With the Song dynasty (960-1279) the poetry of the free meter (ci) already known by the last emperor of the later Tang dynasty, Li Yu, and the great poet and writer Su Shi spread. In the prose we should remember Ouyang Xiu and, in the field of history, thought and criticism, the figures of Sima Guang, Zhu Xi and Wang Anshi.

During the Mongol dynasty of the Yuan (1279-1368) dramatic art developed, both for the introduction of foreign elements and perhaps because the literate class, due to the foreign conquest, found itself excluded from offices. The theater at that time was of a melodramatic type: the texts of the dramas, however, have a fair literary value, alternating the parts in poetry (sung) with the prose parts (recited and written in a simpler style). The masterpiece of the Yuan Theater is Wang Shifu’s Xixiang ji (“The Story of the Western Pavilion”).

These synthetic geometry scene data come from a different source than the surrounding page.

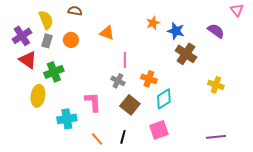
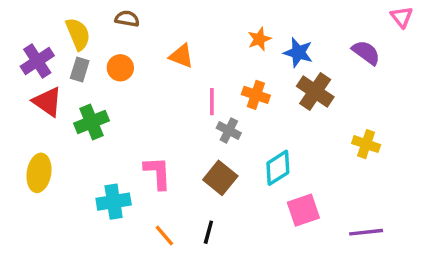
orange cross: (149, 79) -> (256, 95), moved
gray cross: (118, 81) -> (229, 130), moved
yellow ellipse: (38, 96) -> (39, 173), moved
pink square: (159, 130) -> (303, 210), moved

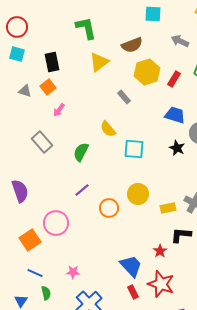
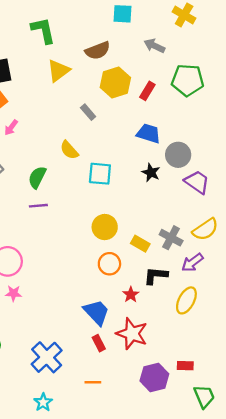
purple line: (82, 190) -> (38, 206), moved, turned 35
orange circle: (109, 208) -> (109, 264), moved
yellow rectangle: (168, 208) -> (140, 244), turned 42
pink star: (73, 272) -> (13, 293), moved

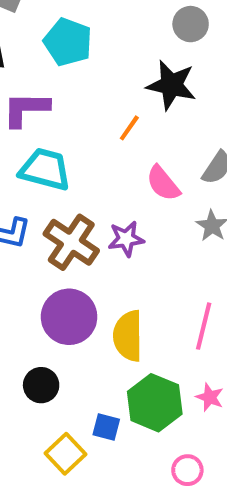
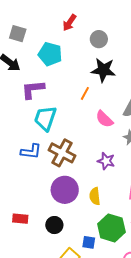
gray circle: (191, 24) -> (99, 39), moved
cyan trapezoid: (45, 169) -> (45, 118), turned -80
purple star: (126, 239) -> (106, 161), moved, turned 30
yellow semicircle: (128, 336) -> (95, 196), size x0.7

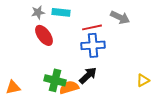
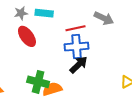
black arrow: (88, 75) -> (79, 65), moved

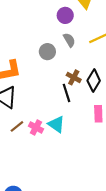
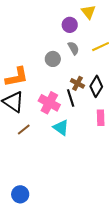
pink cross: (36, 127) -> (49, 103), moved, size x1.5

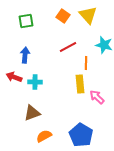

Another famous drama dates back to the early years of the Ming dynasty (1368-1644), Gao Ming’s Pipa ji (“The Story of the Guitar”). During the Ming dynasty, various dramatic schools emerged, among which the most famous is that of Kunshan. The Ming dynasty marked a period of cultural revival in every field: Wang Shouwan is to be remembered as a scholar and philosopher. The genre of the essay spread towards the last years of the dynasty, while in the field of short stories there were masterpieces, such as the famous novels Shuihu Zhuan (“On the water’s edge”, also known in Italy as The brigands) of an adventurous nature, Jin Ping Mei (“The Plum Tree in the Golden Pot”) of an erotic character, and Xiyu ji (“The Journey to the West”) of a fantastic and adventurous character, the work of the Buddhist monk Xuan Zang.

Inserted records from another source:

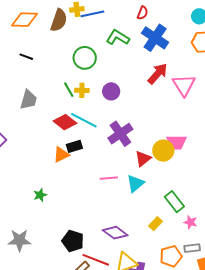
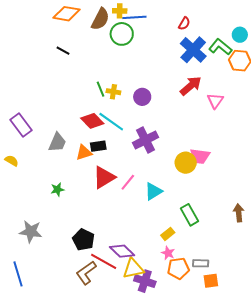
green L-shape: (118, 37) -> (220, 47), moved
green circle: (85, 58) -> (122, 34), moved
pink triangle: (184, 85) -> (215, 101), size x0.7
gray trapezoid: (29, 100) -> (57, 142), moved
red triangle: (143, 159) -> (104, 177), moved, size x1.4
pink line: (109, 178) -> (128, 182), turned -54
pink star: (191, 222) -> (168, 253), moved
purple diamond: (115, 233) -> (122, 251), moved

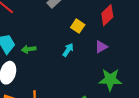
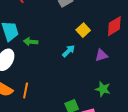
green star: (110, 80) -> (103, 89), size x0.7

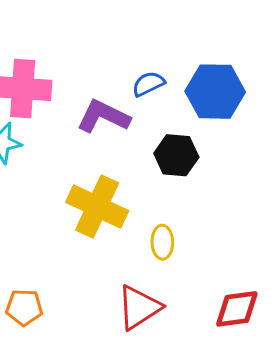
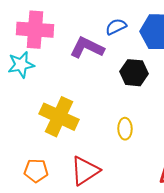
yellow cross: (97, 206) -> (59, 117), moved
red triangle: (139, 307) -> (85, 171), moved

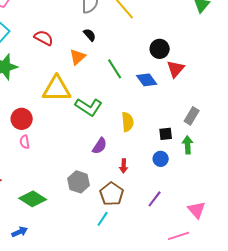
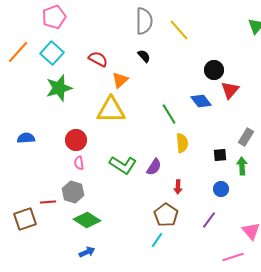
orange triangle: (78, 57) -> (120, 80), moved
green line: (115, 69) -> (169, 114), moved
green L-shape: (89, 107) -> (123, 165), moved
blue circle: (161, 159) -> (221, 189), moved
gray hexagon: (79, 182) -> (73, 192), moved
blue arrow: (20, 232) -> (87, 252), moved

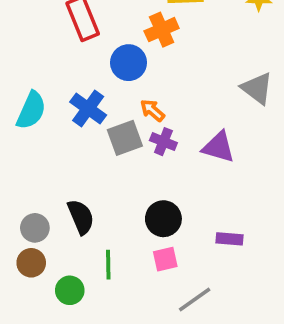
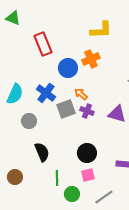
orange cross: (162, 30) -> (91, 59), moved
gray circle: (35, 228) -> (29, 121), moved
green circle: (70, 290) -> (72, 194), moved

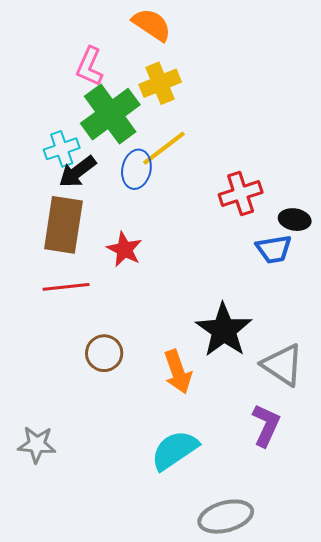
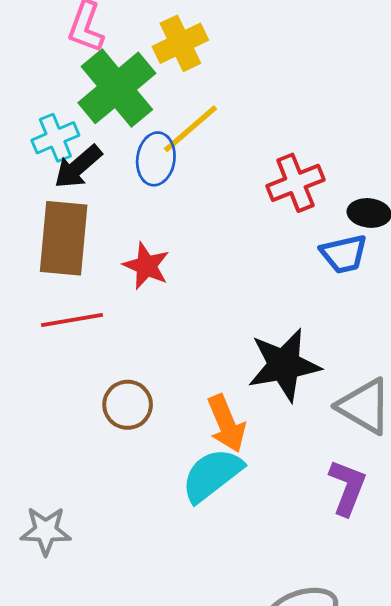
black star: (224, 330) -> (284, 365), turned 30
cyan semicircle: (175, 450) -> (212, 475), moved

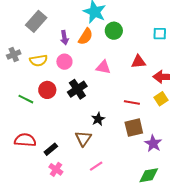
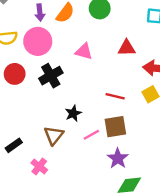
pink circle: (64, 62) -> (38, 41), size x1.5
purple star: (153, 143) -> (118, 158), moved
pink line: (96, 166) -> (91, 135), moved
pink cross: (56, 169) -> (39, 166), moved

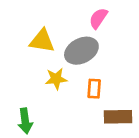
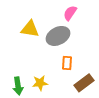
yellow star: (56, 79) -> (40, 83), moved
brown rectangle: (118, 117) -> (84, 83), turned -36

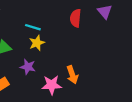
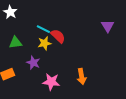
red semicircle: (76, 18) -> (58, 36), moved, turned 119
orange arrow: (72, 75) -> (82, 77), moved

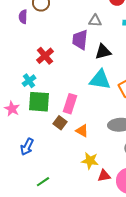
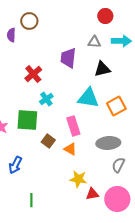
gray triangle: (95, 21) -> (94, 42), moved
black triangle: (103, 52) -> (102, 69), moved
cyan cross: (29, 81) -> (46, 99), moved
pink rectangle: (70, 104) -> (73, 126), moved, turned -36
green line: (43, 182) -> (31, 200), turned -56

The literature of the Qing era (1644-1912) is characterized by a great development of erudition and fiction. It is the era of the great collections of classical works and of the most famous encyclopedias. In the field of fiction, Pu Songling’s Liaozhai zhiyi (“Fantastic Tales of Liao”) are famous. The novel Rulin waishi (“Private History of the World of Literature”) by Wu Jingzi highlights, with the irony and unscrupulousness of a rebellious man of letters, the hypocrisy and ritualism of the world of official literati. But the masterpiece of the novel, and not only from this era, is Honglou meng (“Dream of the red room”), written by Cao Zhan (Cao Xueqin) during the reign of Qianlong (1735-1796), which describes the ruin of a large feudal family. Towards the end of the 19th century. translations of European works also began in the literary field, mostly from English or Japanese.